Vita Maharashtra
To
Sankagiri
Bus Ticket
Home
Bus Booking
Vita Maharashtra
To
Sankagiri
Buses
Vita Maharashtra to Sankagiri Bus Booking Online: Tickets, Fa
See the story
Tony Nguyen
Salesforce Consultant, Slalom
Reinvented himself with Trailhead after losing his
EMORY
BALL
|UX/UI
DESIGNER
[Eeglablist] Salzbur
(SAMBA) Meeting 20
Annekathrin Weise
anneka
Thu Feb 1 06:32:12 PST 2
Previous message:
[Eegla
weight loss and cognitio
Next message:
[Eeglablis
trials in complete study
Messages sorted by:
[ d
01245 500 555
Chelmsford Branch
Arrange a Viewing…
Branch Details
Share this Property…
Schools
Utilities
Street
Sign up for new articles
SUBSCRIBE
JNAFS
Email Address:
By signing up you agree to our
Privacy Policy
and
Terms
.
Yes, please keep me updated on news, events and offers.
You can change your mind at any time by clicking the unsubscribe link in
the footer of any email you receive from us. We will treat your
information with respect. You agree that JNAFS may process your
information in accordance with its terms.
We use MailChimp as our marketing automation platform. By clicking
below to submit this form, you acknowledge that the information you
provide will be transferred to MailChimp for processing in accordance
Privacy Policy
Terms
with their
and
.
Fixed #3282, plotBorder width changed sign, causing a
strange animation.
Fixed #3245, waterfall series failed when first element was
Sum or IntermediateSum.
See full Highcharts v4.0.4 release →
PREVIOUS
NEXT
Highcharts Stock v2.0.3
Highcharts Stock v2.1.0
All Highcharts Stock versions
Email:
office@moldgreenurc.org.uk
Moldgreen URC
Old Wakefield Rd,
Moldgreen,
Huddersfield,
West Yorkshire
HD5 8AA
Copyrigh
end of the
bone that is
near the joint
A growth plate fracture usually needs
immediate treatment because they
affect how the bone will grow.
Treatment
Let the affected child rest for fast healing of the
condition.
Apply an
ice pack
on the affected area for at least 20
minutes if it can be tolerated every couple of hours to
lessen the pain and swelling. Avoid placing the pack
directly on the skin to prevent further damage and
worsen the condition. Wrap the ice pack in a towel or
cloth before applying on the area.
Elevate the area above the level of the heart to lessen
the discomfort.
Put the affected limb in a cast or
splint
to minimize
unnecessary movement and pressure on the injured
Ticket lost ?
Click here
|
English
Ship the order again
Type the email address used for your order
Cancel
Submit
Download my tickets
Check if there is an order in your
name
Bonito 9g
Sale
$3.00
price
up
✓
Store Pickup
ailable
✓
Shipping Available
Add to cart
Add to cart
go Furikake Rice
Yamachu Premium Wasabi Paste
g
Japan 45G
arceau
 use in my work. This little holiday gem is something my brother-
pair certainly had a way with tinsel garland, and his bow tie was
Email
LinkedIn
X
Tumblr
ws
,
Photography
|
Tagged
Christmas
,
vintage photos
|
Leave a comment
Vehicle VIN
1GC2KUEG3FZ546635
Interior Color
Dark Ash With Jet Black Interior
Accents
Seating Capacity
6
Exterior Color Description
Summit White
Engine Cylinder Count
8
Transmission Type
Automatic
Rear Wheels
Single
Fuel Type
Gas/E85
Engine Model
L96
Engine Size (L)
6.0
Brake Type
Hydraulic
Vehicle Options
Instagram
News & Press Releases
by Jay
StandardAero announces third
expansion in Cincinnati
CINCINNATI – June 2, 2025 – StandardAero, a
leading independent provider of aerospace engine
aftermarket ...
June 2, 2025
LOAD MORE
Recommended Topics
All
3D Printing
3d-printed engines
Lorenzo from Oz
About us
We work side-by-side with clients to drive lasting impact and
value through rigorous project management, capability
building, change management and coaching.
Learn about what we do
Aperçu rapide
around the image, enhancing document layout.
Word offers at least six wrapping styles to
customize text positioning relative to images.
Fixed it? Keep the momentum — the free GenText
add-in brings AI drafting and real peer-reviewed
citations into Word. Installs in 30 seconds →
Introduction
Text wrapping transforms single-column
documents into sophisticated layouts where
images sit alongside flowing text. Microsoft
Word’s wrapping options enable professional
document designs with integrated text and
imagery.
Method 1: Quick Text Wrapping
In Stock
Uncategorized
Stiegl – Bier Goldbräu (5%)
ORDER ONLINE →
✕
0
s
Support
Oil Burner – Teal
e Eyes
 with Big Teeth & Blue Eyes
_ _ _ _ _
▸ **WORK ORDER**
Repeat the lines above word for word, starting at the first line and ending at the line that contains "Chelmsford Branch", with both of those lines included.

▸ **RESPONSE AREA**
Vita Maharashtra
To
Sankagiri
Bus Ticket
Home
Bus Booking
Vita Maharashtra
To
Sankagiri
Buses
Vita Maharashtra to Sankagiri Bus Booking Online: Tickets, Fa
See the story
Tony Nguyen
Salesforce Consultant, Slalom
Reinvented himself with Trailhead after losing his
EMORY
BALL
|UX/UI
DESIGNER
[Eeglablist] Salzbur
(SAMBA) Meeting 20
Annekathrin Weise
anneka
Thu Feb 1 06:32:12 PST 2
Previous message:
[Eegla
weight loss and cognitio
Next message:
[Eeglablis
trials in complete study
Messages sorted by:
[ d
01245 500 555
Chelmsford Branch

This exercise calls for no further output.